ML System Design: Dynamic Pricing & Surge (Marketplace)

Interview candidates often describe surge as: forecast open requests, divide by open drivers, run regression for surge multiplier. That misses the problem structure.

Price simultaneously affects both sides of the market. A higher fare depresses rider booking probability (demand) while increasing driver willingness to enter the area (supply). The marketplace clears where these curves meet. A model that predicts booking rate conditional on a price without modeling driver supply response to the same price optimizes a fiction: it assumes supply is exogenous. Production systems reason about elasticity and clearing — how much does demand drop and supply rise for a 1.1× vs 1.4× multiplier — often estimated from randomized price experiments and instrumental approaches, not from correlational ride logs alone.

The decision is sequential and partially observed. The platform chooses a price before it sees the full counterfactual of what would have happened at other prices. This is a bandit/MDP: context (geography, time, weather, event signals) → action (multiplier or discrete price bucket) → reward (contribution margin, wait-time SLA, or a composite). Academic work on ride-hailing pricing frequently formalizes the problem as a Markov decision process; scalable RL approaches (e.g. off-policy learning from logged prices) appear in the transportation literature for zone-level policies.

Hard product and regulatory constraints dominate the objective. Even if uncapped revenue optimization favors 3.0×, caps, "upfront" fare transparency, and emergency or disaster optics force policy guardrails — the engineering system must output feasible prices, not raw argmax. Interviewers at Uber, Lyft, DoorDash, Instacart, and airline yield-management teams probe whether you know these are first-class design inputs, not afterthoughts.

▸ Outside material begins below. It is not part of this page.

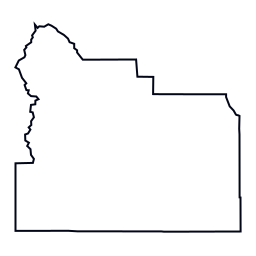 outline of Yakima, Washington, United States of America
{"feature_id": "52423323B32791313624567", "entity_name": "Yakima", "entity_type": "district", "adm_level": 2, "iso_a3": "USA", "parent_name": "United States of America", "parent_adm1": "Washington", "projection": "mercator", "projection_center": [-121.053, 46.564], "detail": "fine", "context": "isolated", "style": "outline", "palette": "ink", "viewbox_px": 256, "rotation_deg": 0, "n_neighbors": 0, "source": "geoboundaries", "source_scale": "gbopen_adm2", "svg_char_len": 1015}
<svg xmlns="http://www.w3.org/2000/svg" viewBox="0 0 256 256"><path d="M24.6,85.0L26.4,90.1L28.7,90.3L27.9,93.4L31.0,96.1L36.3,96.5L38.5,99.2L35.4,100.6L35.3,104.3L31.0,104.9L30.2,111.8L32.7,112.4L33.9,117.3L31.1,121.2L31.3,125.0L28.7,127.4L30.4,129.6L28.0,133.5L25.1,134.5L25.3,140.5L28.9,142.7L27.2,146.0L30.5,149.2L31.0,154.9L33.9,158.9L32.9,162.9L15.5,163.3L15.5,230.9L68.4,230.8L77.1,231.3L144.3,231.4L161.3,231.4L164.2,231.7L240.6,231.5L240.5,197.5L239.6,197.4L239.5,134.5L239.2,128.8L239.5,115.9L238.5,115.4L236.3,114.9L235.8,114.4L233.6,110.5L229.7,106.4L226.1,97.1L226.1,94.3L161.4,94.2L153.1,94.1L153.3,76.9L137.4,76.7L136.1,59.5L82.8,59.7L77.1,52.5L77.1,50.3L74.2,48.2L74.2,43.8L69.6,42.2L68.0,38.6L64.0,35.0L57.9,31.4L56.2,28.7L51.5,25.7L48.3,24.3L44.2,26.7L39.3,26.3L37.6,27.9L34.9,24.6L35.6,30.7L32.1,35.4L32.8,37.4L31.2,39.6L31.2,42.3L25.9,46.0L26.4,47.4L24.2,49.9L25.4,55.1L24.4,57.3L18.8,60.5L15.4,67.4L18.9,69.3L22.0,77.8L26.3,83.3L24.6,85.0Z" fill="none" stroke="#020617" stroke-width="2"/></svg>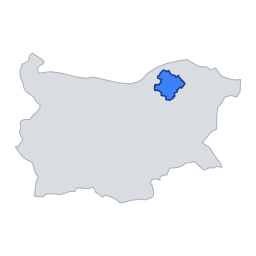 Razgrad highlighted on a map of Bulgaria
{"feature_id": "BGR-2256", "entity_name": "Razgrad", "entity_type": "Province", "adm_level": 1, "iso_a3": "BGR", "parent_name": "Bulgaria", "parent_adm1": "", "projection": "albers", "projection_center": [26.578, 43.648], "detail": "fine", "context": "in_parent", "style": "filled", "palette": "blue", "viewbox_px": 256, "rotation_deg": 0, "n_neighbors": 0, "source": "natural_earth", "source_scale": "10m", "svg_char_len": 3194}
<svg xmlns="http://www.w3.org/2000/svg" viewBox="0 0 256 256"><path d="M221.9,167.3L216.9,166.5L215.2,166.8L214.1,168.0L211.8,167.8L208.9,167.9L206.0,169.3L204.4,169.9L202.1,168.7L198.0,164.9L195.5,162.2L193.6,161.5L191.8,162.3L185.2,163.3L183.6,164.9L180.5,166.6L177.5,167.4L173.0,168.0L170.7,167.9L169.4,168.8L168.3,171.3L167.5,173.8L166.9,174.8L161.3,176.0L160.1,177.4L159.8,178.8L159.9,180.1L155.5,178.8L152.0,179.7L151.2,180.7L150.5,182.2L150.9,183.9L152.1,185.4L153.3,189.7L153.7,194.0L153.0,196.4L150.4,198.1L145.1,199.9L140.0,199.0L137.7,199.7L134.0,199.9L130.5,200.4L125.1,202.1L120.2,203.0L115.9,199.4L110.8,196.9L105.4,195.3L103.5,196.3L102.7,197.1L98.2,193.9L96.2,192.7L95.2,191.5L93.5,187.3L92.4,187.1L88.6,188.6L85.0,188.4L82.8,188.1L76.4,188.1L75.5,190.9L74.7,191.3L73.3,191.6L69.8,191.3L65.4,193.3L60.7,194.4L57.0,194.3L53.2,193.6L51.0,193.9L46.1,194.0L42.9,196.9L38.0,196.6L34.0,195.9L34.6,194.9L35.9,182.7L38.1,177.3L38.1,176.2L37.7,175.3L36.0,174.4L34.9,171.4L32.6,163.5L31.1,161.8L27.1,160.0L23.5,157.6L20.6,154.5L15.4,146.9L18.2,146.3L19.2,144.8L22.2,140.9L22.6,139.0L22.4,137.9L20.6,135.8L19.5,131.6L20.7,127.7L20.8,125.6L20.0,123.6L21.1,121.1L23.2,119.9L24.5,119.5L29.8,119.5L33.4,114.7L35.5,113.2L37.8,110.4L38.8,109.4L39.8,107.2L40.2,105.0L36.2,101.7L34.8,99.2L33.1,96.5L30.7,94.6L25.7,91.2L23.9,88.0L23.2,83.8L22.0,80.6L20.7,78.5L20.5,76.9L19.9,74.8L20.0,70.9L21.5,65.6L22.3,63.8L24.0,63.4L28.7,60.8L29.1,57.2L30.0,55.0L31.5,53.8L32.9,53.0L35.3,55.2L41.1,58.8L43.9,61.4L43.7,62.9L42.3,64.3L39.6,65.6L38.0,67.5L37.5,69.9L37.8,71.6L39.5,73.1L50.5,71.7L61.4,73.1L76.1,76.9L85.8,78.3L93.1,77.0L106.4,80.1L118.9,82.9L130.9,83.8L137.6,81.9L142.4,79.2L146.5,74.1L156.5,67.5L166.2,63.7L178.8,60.7L187.3,59.6L188.5,60.6L199.3,66.7L204.1,66.7L208.0,67.7L209.4,69.3L210.4,69.7L215.5,68.1L217.9,71.5L221.6,76.1L227.7,78.5L233.2,79.7L234.9,79.9L240.6,79.7L240.1,91.5L236.8,97.1L231.5,95.4L224.9,97.1L221.5,103.4L219.5,105.3L217.8,107.5L216.7,115.7L216.7,129.0L214.1,130.6L211.8,131.2L202.2,143.0L207.9,146.3L210.4,148.7L214.6,155.7L220.6,163.5L221.9,167.3Z" fill="#d9dde1" stroke="#a8b0b8" stroke-width="1"/><path d="M184.4,82.6L184.8,84.2L183.9,85.0L181.6,88.1L181.0,87.8L180.6,87.1L180.2,87.2L179.8,87.4L178.9,88.4L177.9,89.3L177.0,90.0L177.6,91.0L177.1,91.9L175.7,92.4L174.5,93.2L174.3,94.4L174.8,95.5L174.5,96.8L173.7,96.6L173.0,96.6L172.9,98.5L172.1,98.8L171.3,98.9L170.1,100.2L169.2,100.2L168.3,99.8L166.1,99.8L165.8,98.4L166.0,96.5L164.2,95.9L162.0,95.6L161.6,95.3L161.1,95.0L161.7,93.3L160.2,91.7L158.4,90.6L156.8,90.1L155.3,90.7L154.5,89.4L154.6,87.7L154.6,87.3L154.5,86.9L154.7,86.7L154.8,86.5L154.7,85.4L155.2,84.5L155.6,84.9L156.1,85.4L157.4,84.4L159.3,84.7L159.7,83.9L160.2,82.8L160.9,82.4L160.9,80.4L161.5,79.5L160.6,79.0L159.6,78.9L157.7,78.1L157.8,76.1L159.4,75.1L160.2,73.3L162.9,70.3L164.1,70.2L165.3,70.5L166.3,71.6L167.3,71.3L168.2,70.6L169.0,71.0L169.6,71.8L169.9,72.7L170.7,74.3L173.7,75.4L174.9,75.5L175.5,76.4L176.0,77.3L176.3,76.7L176.9,76.6L177.5,76.4L178.0,75.6L178.5,75.5L178.8,76.5L179.3,77.4L180.0,77.9L180.3,78.4L180.9,78.9L180.9,80.0L181.2,80.6L181.9,80.1L182.5,80.5L183.3,81.8L184.4,82.6Z" fill="#3b82f6" stroke="#1e3a8a" stroke-width="1.5"/></svg>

Production references: peer-reviewed work on driver response to surge (Chen & Sheldon, 2016, on Uber driver behavior) establishes that surge materially affects supply; ride-hailing MDP formulations (e.g. Lei & Ukkusuri, 2023) discuss deterministic optimal pricing policies in stylized settings. For marketplace intuition, Uber Engineering and Lyft's pricing research publish at high level; treat exact proprietary multipliers as confidential — use typical public ranges in discussion.